February 2, 2006--Posted at 4:30 p.m. CST
"Everybody's just trying to survive out here," said area farmer Joe Christian.
Limited rainfall and higher production costs are driving rice farmers in Region 8 to make hard decisions about their livelihood.
"A lot of the indications that we are seeing is there is going to be a reduction in the rice acres by 10 to 20 percent. Ultimately there are going to be farmers going out of business." said Branon Thiesse Craighead County Extension Agent.
With fuel prices at over 2 dollars a gallon and fertilizer at 400 dollars a ton, the low price for a bushel of rice is driving a number of rice farmers in the area to farm soy beans. But this too presents a problem of supply and demand.
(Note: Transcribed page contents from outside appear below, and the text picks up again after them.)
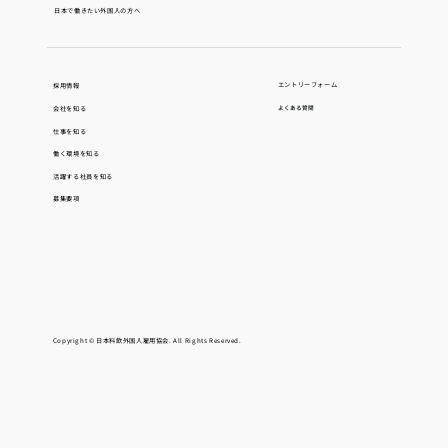
日本で働きたい外国人の方へ
エントリーフォーム
採用情報
会社を知る
よくある質問
仕事を知る
働く環境を知る
活躍する社員を知る
募集要項
Copyright © 日本料飲外国人雇用協会. All Rights Reserved.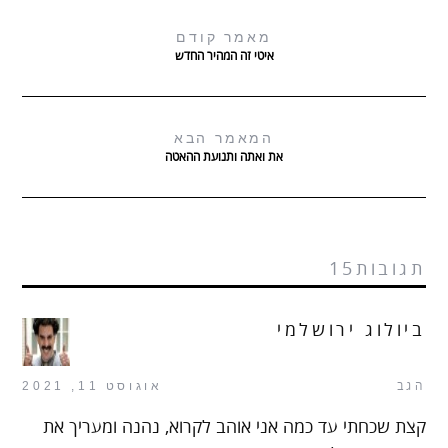
מאמר קודם
איטי זה המהיר החדש
המאמר הבא
את ואתה ותנועת ההאטה
תגובות15
ביולוג ירושלמי
הגב
אוגוסט 11, 2021
קצת שכחתי עד כמה אני אוהב לקרוא, נהנה ומעריך את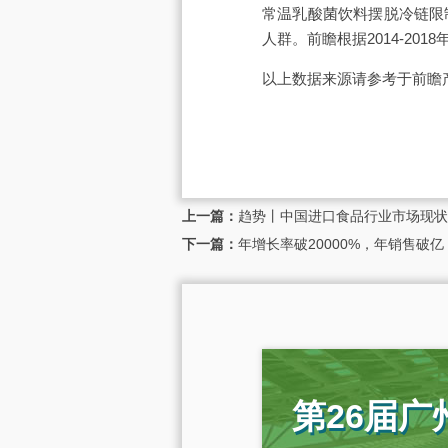
常温乳酸菌饮料摆脱冷链限
人群。前瞻根据2014-20
以上数据来源请参考于前瞻
上一篇：
趋势丨中国进口食品行业市场现状
下一篇：
年增长率破20000%，年销售破
第26届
"If we drop our rice and plant our soy bean and we hear all around the country that there is going to be more soy bean acres that is going to cause the cost of soy beans to drop," said Christian.
Farmers are making the switch to soy beans because it a lower cost per acre crop, but in some cases soy beans aren't even profitable and a number of fields in Region 8 will go unused this year.
"It's my understanding they are already having trouble finding renters for some of this ground and it's just going to get worse unless we get better prices for our crop," said Christian.
For a country that has the cheapest food costs in the world the impact of a drop in production could be felt across the region.
"I think you are going to see a ripple effect, car dealers sell a lot of trucks to farmers, equipment dealers it will just go on down," said Christian.
For farmers who depend on the ground to make their living and are feeling the pinch of prices, they hope this uncertainty is temporary.
"It usually goes in cycles, it will probably get better but there is no guaranteeing that," said Christian.